PROMPT: The records below must be output exactly, with no images carried over.
________
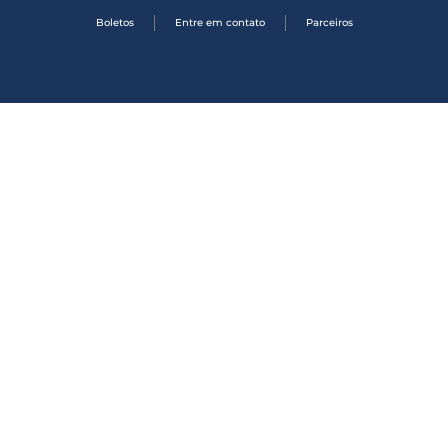
Boletos
Entre em contato
Parceiros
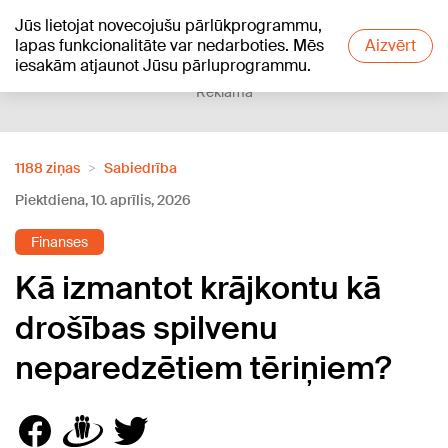
Jūs lietojat novecojušu pārlūkprogrammu,
+12
°C
lapas funkcionalitāte var nedarboties. Mēs
Aizvērt
iesakām atjaunot Jūsu pārluprogrammu.
Reklāma
1188 ziņas
Sabiedrība
Piektdiena, 10. aprīlis, 2026
Finanses
Kā izmantot krājkontu kā
drošības spilvenu
neparedzētiem tēriņiem?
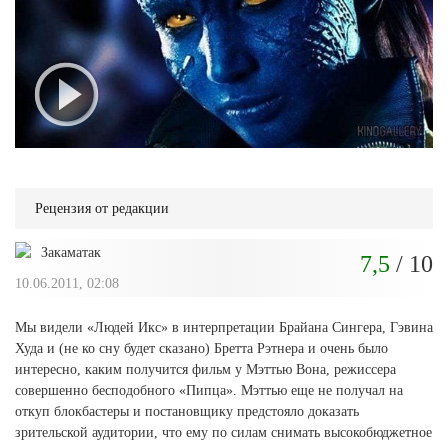
Рецензия от редакции
Закаматак
7,5
/ 10
10.06.2011, 02:08
Мы видели «Людей Икс» в интерпретации Брайана Сингера, Гэвина
Худа и (не ко сну будет сказано) Бретта Рэтнера и очень было
интересно, каким получится фильм у Мэттью Вона, режиссера
совершенно бесподобного «Пипца». Мэттью еще не получал на
откуп блокбастеры и постановщику предстояло доказать
зрительской аудитории, что ему по силам снимать высокобюджетное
________
ANSWER SECTION:
Boletos
Entre em contato
Parceiros
Jūs lietojat novecojušu pārlūkprogrammu,
+12
°C
lapas funkcionalitāte var nedarboties. Mēs
Aizvērt
iesakām atjaunot Jūsu pārluprogrammu.
Reklāma
1188 ziņas
Sabiedrība
Piektdiena, 10. aprīlis, 2026
Finanses
Kā izmantot krājkontu kā
drošības spilvenu
neparedzētiem tēriņiem?
Рецензия от редакции
Закаматак
7,5
/ 10
10.06.2011, 02:08
Мы видели «Людей Икс» в интерпретации Брайана Сингера, Гэвина
Худа и (не ко сну будет сказано) Бретта Рэтнера и очень было
интересно, каким получится фильм у Мэттью Вона, режиссера
совершенно бесподобного «Пипца». Мэттью еще не получал на
откуп блокбастеры и постановщику предстояло доказать
зрительской аудитории, что ему по силам снимать высокобюджетное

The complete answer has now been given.